Dust cover with the spring-loaded cover pulled back.
Rear storage compartment showing the installed covers.
Sideways mounting of the new dust cover.

The new lock covers look great and provide a terrific barrier against dirt, dust, snow, ice, and moisture and at only $3.50 a piece, they’re well worth the cost and effort to install. So if you had any reservations before about buying tubular locks because of dirt or ice intrusion concerns, then worry no more. These lock covers not only work well in protecting your locks, but they’ll also look good doing it.

About Mello Mike 729 Articles
Mello Mike is an Arizona native, author, and the founder of Truck Camper Adventure. He's been RV'ing since 2002, is a certified RVIA Level 1 RV Technician, and has restored several Airstream travel trailers. A communications expert and licensed ham radio operator, he retired from the U.S. Navy in 2004 as a CWO3 after 24 years, worked in project management, and now runs Truck Camper Adventure full-time. He also does some RV consulting, repairs, and inspections on the side. He currently rolls in a 4WD Ram 3500 outfitted with a SherpTek truck bed with a Bundutec Roadrunner mounted on top. - KK7TCA

4 Comments

  1. Changeout of Truck Camper Original Locks/Latches to ILH Tubular Cam Locks

    Howdy,

    In regards to your articles, “Replacing Your Worthless CH751 Locks” and “Tubular Lock Cover Upgrade” and other folks/resources, we decided to change out nine (9) locks/latches to all tubular cam locks on our truck camper. We did not install a lock on the water heater cover or the propane cylinders access door.

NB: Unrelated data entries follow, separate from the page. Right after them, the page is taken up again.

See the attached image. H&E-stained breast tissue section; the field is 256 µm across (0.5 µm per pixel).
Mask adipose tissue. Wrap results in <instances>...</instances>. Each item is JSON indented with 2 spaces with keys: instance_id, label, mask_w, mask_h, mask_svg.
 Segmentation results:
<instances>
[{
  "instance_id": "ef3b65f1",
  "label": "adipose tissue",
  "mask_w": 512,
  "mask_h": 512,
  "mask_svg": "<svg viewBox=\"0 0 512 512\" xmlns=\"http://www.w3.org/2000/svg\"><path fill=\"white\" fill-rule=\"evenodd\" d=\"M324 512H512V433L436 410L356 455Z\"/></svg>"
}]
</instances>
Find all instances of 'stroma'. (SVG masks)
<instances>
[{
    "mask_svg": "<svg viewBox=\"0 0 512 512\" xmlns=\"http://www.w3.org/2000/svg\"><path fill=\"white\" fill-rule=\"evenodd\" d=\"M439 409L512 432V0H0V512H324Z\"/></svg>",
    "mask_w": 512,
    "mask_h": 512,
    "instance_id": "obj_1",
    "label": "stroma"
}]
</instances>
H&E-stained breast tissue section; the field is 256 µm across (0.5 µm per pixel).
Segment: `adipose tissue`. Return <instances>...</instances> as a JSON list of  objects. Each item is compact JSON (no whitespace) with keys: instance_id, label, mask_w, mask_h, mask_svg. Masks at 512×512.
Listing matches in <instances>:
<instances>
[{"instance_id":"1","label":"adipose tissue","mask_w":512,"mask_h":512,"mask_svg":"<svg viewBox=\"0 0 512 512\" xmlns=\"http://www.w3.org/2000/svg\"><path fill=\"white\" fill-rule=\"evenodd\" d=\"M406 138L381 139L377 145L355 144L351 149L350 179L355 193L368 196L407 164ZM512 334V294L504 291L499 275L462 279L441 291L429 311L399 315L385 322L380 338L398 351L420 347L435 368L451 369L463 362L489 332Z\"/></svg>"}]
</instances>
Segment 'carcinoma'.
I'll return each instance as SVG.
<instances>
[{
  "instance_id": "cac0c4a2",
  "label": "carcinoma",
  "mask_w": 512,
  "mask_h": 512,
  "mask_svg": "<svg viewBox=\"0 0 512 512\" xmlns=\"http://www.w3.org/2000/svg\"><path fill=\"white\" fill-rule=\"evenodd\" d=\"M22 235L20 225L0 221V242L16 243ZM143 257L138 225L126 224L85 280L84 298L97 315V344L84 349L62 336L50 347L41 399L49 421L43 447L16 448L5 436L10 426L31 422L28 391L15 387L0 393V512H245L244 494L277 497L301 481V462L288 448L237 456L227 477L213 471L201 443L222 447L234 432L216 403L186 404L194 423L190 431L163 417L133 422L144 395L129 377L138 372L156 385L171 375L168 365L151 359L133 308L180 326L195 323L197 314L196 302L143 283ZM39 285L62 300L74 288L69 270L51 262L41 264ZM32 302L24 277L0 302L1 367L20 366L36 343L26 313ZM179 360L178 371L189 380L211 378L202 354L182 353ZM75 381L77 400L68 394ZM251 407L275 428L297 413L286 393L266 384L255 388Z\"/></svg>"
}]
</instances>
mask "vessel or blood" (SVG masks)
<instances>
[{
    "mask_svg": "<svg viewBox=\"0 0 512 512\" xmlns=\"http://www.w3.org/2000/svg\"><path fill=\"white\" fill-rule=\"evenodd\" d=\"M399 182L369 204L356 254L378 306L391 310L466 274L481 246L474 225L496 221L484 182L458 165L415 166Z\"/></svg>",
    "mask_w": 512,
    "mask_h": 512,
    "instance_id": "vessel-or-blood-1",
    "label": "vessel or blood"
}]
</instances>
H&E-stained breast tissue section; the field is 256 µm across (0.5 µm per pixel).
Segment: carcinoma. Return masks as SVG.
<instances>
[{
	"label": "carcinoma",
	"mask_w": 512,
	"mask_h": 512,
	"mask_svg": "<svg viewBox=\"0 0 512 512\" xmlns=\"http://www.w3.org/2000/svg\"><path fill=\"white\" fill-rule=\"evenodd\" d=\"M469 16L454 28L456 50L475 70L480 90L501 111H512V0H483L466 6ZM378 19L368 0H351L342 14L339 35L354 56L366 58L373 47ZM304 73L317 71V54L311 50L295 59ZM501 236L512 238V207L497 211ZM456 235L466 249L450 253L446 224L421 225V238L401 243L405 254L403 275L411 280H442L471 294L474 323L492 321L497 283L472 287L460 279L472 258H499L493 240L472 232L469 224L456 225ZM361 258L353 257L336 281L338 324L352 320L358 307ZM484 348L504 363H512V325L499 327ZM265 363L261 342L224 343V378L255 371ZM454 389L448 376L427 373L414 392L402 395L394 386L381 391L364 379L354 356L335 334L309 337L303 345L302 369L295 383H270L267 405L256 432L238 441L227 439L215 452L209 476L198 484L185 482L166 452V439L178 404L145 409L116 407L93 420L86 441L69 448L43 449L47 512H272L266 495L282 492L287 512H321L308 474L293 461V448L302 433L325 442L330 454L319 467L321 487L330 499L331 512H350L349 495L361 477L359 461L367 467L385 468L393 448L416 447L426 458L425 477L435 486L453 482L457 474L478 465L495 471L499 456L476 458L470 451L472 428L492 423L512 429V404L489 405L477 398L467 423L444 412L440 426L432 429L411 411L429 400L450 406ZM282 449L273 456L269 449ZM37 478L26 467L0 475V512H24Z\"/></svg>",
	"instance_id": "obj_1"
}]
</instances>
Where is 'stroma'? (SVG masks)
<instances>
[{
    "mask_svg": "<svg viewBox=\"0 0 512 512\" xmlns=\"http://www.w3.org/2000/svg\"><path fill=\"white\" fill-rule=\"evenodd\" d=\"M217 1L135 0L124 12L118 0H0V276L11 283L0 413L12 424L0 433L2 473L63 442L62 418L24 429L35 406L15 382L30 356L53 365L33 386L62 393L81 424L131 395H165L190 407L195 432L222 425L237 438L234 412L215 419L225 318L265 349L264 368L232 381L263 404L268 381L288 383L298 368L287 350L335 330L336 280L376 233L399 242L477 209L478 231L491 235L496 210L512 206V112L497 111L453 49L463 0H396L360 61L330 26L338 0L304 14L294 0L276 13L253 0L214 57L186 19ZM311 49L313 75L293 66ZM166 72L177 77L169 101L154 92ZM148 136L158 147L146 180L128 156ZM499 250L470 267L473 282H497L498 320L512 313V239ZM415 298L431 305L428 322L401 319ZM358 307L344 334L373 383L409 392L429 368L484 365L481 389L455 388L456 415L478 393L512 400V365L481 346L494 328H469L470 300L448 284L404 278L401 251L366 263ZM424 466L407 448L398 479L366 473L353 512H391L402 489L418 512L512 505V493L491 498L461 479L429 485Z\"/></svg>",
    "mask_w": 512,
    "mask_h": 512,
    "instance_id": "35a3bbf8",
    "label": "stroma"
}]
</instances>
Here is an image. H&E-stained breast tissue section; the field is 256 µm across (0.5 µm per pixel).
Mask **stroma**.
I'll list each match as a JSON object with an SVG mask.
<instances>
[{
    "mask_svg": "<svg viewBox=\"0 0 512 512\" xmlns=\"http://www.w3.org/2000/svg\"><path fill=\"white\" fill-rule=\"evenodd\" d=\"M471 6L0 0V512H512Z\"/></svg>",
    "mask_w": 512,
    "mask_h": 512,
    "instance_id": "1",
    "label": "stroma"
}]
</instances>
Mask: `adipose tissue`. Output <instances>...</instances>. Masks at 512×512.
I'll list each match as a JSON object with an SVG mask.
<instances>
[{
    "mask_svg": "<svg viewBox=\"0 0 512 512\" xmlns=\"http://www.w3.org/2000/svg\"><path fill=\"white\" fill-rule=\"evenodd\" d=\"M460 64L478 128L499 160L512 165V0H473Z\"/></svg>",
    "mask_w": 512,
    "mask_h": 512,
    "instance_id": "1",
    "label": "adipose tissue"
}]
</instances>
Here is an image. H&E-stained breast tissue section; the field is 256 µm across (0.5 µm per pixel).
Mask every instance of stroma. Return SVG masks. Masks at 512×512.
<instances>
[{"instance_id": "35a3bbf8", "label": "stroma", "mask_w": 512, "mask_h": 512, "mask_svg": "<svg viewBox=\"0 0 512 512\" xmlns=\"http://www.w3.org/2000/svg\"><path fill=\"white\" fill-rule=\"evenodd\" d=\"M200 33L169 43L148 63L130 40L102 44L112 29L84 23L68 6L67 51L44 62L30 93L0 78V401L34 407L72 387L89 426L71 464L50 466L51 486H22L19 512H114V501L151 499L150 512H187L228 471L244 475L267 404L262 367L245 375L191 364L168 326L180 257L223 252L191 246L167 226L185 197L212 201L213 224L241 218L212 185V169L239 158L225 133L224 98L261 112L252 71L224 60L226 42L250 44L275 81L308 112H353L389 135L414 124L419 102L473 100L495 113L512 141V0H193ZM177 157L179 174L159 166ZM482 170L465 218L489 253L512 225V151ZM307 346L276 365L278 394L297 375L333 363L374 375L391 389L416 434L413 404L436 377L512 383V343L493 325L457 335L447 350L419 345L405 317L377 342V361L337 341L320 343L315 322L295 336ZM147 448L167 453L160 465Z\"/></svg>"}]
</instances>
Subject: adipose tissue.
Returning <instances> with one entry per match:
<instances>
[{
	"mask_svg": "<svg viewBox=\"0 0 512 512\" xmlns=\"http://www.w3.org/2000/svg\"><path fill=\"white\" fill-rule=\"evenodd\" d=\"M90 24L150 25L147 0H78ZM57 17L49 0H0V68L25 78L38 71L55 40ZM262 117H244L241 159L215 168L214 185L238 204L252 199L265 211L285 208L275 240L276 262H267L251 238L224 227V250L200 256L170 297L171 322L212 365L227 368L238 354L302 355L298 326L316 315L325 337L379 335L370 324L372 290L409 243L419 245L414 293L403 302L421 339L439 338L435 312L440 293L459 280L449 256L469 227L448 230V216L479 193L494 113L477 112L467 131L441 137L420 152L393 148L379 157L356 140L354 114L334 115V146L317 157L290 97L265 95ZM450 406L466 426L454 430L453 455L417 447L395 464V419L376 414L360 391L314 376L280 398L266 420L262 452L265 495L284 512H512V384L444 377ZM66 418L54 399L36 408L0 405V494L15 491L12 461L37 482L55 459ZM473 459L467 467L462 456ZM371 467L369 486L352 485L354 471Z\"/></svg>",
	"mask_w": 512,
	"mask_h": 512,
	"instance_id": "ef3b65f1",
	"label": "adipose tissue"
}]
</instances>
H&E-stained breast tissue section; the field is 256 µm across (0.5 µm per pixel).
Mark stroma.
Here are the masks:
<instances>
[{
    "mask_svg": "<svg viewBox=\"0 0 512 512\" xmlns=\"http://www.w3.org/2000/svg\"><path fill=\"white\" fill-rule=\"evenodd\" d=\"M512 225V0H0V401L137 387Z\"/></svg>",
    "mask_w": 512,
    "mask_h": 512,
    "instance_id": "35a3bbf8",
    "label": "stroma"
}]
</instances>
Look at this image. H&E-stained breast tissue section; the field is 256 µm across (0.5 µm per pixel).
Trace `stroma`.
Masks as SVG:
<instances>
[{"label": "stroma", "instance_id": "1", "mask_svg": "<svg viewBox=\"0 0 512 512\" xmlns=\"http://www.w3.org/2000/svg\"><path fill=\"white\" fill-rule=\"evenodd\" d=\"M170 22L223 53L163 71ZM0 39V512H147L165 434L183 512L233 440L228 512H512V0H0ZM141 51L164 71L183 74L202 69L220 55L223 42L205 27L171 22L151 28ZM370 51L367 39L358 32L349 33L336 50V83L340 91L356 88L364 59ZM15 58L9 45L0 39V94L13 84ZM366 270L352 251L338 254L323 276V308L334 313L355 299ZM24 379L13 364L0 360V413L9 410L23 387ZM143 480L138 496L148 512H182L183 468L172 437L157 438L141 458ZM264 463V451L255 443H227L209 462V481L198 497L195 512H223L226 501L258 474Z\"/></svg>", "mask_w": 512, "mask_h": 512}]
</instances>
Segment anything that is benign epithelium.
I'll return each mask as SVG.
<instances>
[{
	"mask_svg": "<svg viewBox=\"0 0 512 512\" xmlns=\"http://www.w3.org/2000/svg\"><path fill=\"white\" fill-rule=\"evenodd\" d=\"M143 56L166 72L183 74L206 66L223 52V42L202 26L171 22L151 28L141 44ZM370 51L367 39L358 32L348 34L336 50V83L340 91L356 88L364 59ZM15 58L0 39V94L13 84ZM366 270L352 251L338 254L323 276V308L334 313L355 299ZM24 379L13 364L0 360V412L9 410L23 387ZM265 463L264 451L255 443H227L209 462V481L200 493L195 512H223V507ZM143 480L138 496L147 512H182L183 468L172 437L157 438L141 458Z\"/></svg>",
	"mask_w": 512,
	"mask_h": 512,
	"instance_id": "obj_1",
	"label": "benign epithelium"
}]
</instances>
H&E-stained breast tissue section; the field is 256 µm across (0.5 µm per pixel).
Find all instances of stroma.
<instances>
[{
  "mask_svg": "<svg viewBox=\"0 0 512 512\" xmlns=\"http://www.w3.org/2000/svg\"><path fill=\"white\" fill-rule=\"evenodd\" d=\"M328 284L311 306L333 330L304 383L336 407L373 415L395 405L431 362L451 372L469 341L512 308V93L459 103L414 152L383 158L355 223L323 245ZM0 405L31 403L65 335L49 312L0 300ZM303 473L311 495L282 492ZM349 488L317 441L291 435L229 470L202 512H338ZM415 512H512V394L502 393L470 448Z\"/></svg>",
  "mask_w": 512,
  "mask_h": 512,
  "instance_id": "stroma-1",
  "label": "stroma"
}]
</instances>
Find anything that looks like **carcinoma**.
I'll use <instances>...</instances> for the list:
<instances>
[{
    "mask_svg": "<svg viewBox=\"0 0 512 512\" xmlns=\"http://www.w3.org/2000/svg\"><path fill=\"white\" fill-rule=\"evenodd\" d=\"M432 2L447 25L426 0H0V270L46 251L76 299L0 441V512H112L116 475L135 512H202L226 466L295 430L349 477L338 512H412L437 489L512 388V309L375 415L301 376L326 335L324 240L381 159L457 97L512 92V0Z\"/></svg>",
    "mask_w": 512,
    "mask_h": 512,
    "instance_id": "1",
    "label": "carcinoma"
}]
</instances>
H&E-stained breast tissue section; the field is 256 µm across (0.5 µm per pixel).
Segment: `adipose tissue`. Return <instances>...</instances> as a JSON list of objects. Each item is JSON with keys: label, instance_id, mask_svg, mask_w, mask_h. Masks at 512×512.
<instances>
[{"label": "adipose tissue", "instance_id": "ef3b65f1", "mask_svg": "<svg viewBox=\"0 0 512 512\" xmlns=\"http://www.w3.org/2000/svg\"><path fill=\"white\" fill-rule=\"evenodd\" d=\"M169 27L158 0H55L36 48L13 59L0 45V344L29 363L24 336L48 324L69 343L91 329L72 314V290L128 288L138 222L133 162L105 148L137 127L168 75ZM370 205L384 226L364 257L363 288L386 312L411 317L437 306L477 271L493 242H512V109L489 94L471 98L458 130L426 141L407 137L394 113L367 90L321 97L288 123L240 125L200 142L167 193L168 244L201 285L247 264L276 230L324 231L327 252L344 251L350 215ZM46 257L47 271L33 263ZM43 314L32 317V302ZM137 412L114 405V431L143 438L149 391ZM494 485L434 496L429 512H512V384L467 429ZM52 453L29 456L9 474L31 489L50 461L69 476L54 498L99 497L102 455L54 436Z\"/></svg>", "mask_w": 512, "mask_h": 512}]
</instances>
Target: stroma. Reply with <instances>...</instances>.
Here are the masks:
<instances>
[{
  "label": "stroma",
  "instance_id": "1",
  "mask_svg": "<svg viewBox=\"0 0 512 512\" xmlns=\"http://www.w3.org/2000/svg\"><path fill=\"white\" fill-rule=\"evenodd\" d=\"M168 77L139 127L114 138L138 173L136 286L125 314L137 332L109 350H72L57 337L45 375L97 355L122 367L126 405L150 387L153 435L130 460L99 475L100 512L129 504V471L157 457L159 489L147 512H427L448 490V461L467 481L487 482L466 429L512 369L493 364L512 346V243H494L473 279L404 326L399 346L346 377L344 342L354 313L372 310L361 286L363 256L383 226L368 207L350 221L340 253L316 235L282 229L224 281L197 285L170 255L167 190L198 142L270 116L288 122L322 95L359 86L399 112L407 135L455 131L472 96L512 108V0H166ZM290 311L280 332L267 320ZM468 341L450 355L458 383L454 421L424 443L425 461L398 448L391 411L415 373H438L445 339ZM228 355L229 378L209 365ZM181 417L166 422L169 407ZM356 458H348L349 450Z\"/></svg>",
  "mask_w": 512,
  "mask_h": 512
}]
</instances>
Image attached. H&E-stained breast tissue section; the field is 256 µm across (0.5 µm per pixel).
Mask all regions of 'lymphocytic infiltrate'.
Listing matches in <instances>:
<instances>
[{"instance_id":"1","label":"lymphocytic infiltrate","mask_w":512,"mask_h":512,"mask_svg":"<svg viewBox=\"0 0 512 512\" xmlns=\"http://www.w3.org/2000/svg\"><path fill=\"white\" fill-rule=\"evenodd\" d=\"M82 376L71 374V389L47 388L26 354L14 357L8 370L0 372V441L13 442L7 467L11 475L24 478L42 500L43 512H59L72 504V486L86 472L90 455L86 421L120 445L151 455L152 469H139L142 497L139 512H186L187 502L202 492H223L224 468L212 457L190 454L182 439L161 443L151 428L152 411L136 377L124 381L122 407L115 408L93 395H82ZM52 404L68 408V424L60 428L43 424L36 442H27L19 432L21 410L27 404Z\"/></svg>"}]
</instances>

    When we started the process to measure each original CH751 keyed lock, we found two of the lock bodies to be these disturbingly cheap (doubly “worthless”, indeed) pressed in versions.

    So, we built our order sheet for the locks and covers, sent it in, discussed it with Hector at ILH, and in a week, they showed up in conpartmented, heat sealed packaging.

    I have asked ILH to consider selling backing type washers, yellow metallic, with internal flats, ~3/4” ID, thin. Their was one washer of this type, in one place on our truck camper, original to the truck camper. On our truck camper, the interior of some of the doors are foam. The nut that secures the lock body tends to dig into the foam. I modified some thin fender washers, enlarging by drilling, to a 3/4” hole, to back the nut when installing the locks, to protect the foam.

    I got everything installed and it all operates very well. We are both happy with the way it all worked out. Much more secure.

    It also appears that the ILH hardware is of better quality. Chromed lock bodies and nuts. Well galvanized cams. Etc.
    We had recently been on the road for 2.5 months and 7,000 miles and in a new truck camper. Most of the internal associated lock hardware utilized in the storage bin doors was already corroded. Not bad, but just compromised more than expected.

    So, your articles about the ILH products and your experience with them was the tipping point for us to take action and change out our locks and latches.

    Thank you for all your efforts with TCA,
    Bill J.
    2018 Northern Lite 9-6Q SE
    2017 Ford F350 6.2L gasoline, SRW, CC, LB, 4X4, 4.30 DIFF

  2. I recall your earlier article, referenced above and on your mods page as "Replacing the Worthless CH751 Locks", but both links are now broken. I'm interested in reviewing it. Any chance you have it someplace else you can either recover it from or point me at it? Lots of great stuff here. Thanks!

  3. I like it! ive thought about changing my locks but still have not gotten around to it. I really like the covers though. it would block out the ice and snow too as we camp year round. ive saved the link you gave for them to my favorites. thanks!